• [Brief] Report each line in the material below that contains the string "Carex".

• [Provided material]
┏━━

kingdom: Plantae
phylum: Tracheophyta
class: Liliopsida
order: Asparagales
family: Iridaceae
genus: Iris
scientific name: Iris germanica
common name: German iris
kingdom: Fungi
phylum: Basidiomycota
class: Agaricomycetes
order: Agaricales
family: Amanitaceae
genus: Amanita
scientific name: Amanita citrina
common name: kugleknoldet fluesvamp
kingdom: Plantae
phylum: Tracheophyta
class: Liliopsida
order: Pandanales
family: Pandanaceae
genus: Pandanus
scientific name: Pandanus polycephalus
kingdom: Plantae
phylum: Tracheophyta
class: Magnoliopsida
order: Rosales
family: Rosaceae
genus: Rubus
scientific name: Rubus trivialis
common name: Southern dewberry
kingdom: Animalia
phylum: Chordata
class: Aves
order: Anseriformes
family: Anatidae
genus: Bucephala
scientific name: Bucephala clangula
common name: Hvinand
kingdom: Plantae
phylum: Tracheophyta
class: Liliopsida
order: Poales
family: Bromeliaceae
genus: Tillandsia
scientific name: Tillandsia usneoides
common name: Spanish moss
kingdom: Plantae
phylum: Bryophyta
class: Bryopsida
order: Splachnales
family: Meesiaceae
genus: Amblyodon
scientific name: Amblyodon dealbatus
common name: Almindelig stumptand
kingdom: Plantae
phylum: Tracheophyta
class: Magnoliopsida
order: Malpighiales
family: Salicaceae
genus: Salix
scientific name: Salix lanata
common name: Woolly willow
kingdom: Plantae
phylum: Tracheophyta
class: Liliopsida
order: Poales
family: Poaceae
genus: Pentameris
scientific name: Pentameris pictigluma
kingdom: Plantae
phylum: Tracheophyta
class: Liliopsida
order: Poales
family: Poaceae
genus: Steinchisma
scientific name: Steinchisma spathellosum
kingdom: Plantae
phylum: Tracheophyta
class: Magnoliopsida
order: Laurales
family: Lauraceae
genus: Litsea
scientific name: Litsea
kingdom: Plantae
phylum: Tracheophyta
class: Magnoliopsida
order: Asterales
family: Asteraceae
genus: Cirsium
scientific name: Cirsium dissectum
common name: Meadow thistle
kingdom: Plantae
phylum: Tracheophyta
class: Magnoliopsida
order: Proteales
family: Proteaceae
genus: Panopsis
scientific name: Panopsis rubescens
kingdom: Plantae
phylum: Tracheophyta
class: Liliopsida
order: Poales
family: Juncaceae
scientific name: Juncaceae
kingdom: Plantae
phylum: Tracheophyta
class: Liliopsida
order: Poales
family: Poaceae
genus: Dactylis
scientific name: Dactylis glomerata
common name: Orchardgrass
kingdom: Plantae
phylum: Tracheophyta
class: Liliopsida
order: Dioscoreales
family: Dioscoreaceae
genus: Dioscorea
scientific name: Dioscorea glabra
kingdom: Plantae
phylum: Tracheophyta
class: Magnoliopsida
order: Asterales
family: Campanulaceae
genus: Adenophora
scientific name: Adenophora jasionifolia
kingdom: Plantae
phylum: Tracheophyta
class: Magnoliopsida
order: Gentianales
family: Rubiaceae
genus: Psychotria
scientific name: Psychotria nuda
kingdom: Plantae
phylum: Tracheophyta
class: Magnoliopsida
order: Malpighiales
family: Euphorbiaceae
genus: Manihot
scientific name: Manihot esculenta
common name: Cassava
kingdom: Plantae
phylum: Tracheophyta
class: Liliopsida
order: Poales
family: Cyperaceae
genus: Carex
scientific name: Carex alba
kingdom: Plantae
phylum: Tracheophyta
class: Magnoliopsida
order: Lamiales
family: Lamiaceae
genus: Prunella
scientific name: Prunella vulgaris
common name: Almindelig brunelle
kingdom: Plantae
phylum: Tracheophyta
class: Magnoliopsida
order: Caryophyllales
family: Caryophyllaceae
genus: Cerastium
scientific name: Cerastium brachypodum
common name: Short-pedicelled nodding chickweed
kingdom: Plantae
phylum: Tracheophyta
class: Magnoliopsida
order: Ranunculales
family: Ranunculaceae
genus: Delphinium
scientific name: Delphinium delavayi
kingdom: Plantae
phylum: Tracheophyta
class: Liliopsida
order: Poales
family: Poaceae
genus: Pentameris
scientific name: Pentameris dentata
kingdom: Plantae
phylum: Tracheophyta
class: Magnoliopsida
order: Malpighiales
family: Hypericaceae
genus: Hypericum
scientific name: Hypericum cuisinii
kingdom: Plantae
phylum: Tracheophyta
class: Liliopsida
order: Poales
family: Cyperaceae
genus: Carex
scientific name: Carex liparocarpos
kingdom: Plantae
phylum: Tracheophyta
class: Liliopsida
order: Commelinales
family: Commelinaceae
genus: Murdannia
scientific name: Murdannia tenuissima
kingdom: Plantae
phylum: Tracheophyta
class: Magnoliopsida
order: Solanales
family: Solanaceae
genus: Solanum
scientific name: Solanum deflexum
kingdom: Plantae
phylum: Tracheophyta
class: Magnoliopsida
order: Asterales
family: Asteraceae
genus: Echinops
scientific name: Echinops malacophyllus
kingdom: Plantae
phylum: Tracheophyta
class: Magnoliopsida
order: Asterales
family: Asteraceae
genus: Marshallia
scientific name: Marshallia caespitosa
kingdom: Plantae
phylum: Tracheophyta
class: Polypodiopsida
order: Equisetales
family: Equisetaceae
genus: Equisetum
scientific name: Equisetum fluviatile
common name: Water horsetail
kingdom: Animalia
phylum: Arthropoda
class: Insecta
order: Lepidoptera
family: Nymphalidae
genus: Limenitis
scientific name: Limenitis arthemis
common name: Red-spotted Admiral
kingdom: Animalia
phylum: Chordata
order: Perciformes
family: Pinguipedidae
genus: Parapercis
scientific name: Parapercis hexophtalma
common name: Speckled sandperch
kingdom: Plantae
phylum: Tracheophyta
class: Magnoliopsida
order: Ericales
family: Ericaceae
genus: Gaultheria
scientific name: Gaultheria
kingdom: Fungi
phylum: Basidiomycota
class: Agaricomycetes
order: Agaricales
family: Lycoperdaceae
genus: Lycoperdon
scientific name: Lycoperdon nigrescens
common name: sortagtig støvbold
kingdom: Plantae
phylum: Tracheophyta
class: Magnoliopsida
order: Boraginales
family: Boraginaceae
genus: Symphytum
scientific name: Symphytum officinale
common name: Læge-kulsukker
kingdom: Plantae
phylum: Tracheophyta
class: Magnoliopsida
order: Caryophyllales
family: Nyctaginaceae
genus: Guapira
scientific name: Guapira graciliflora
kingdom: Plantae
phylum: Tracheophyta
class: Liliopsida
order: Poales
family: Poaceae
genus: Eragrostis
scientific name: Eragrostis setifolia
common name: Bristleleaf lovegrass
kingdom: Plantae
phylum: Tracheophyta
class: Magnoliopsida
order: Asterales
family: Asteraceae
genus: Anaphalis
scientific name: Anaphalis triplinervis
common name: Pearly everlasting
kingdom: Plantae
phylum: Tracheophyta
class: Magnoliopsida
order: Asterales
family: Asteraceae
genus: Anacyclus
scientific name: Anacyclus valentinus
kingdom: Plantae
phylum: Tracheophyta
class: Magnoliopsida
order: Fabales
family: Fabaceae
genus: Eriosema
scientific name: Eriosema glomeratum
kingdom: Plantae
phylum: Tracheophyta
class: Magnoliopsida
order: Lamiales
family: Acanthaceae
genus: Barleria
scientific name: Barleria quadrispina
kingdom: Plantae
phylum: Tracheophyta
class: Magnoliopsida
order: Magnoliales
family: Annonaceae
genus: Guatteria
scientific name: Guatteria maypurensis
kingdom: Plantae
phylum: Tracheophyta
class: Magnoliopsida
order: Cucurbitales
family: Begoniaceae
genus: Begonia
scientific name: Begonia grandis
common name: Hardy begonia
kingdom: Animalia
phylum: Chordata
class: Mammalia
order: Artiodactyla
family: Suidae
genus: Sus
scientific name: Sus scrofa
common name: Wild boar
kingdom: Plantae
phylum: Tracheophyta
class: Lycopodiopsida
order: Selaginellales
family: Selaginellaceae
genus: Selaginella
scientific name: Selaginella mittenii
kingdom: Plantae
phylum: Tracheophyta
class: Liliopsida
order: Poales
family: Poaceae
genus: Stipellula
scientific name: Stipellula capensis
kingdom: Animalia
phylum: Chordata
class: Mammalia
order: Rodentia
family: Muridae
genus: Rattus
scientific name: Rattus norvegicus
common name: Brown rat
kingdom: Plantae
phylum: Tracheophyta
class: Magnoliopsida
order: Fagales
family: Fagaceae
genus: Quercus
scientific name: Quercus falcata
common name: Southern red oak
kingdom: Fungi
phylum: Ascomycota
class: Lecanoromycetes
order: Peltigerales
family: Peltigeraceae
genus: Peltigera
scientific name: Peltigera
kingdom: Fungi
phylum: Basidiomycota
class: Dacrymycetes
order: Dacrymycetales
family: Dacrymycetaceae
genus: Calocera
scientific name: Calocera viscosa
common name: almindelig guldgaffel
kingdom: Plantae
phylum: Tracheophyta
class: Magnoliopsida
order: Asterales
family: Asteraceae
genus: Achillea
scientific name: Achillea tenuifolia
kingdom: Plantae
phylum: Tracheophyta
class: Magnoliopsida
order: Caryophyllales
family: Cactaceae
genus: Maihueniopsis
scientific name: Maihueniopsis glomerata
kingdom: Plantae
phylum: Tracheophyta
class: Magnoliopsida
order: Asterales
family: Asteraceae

┗━━

• [Result]
genus: Carex
scientific name: Carex alba
genus: Carex
scientific name: Carex liparocarpos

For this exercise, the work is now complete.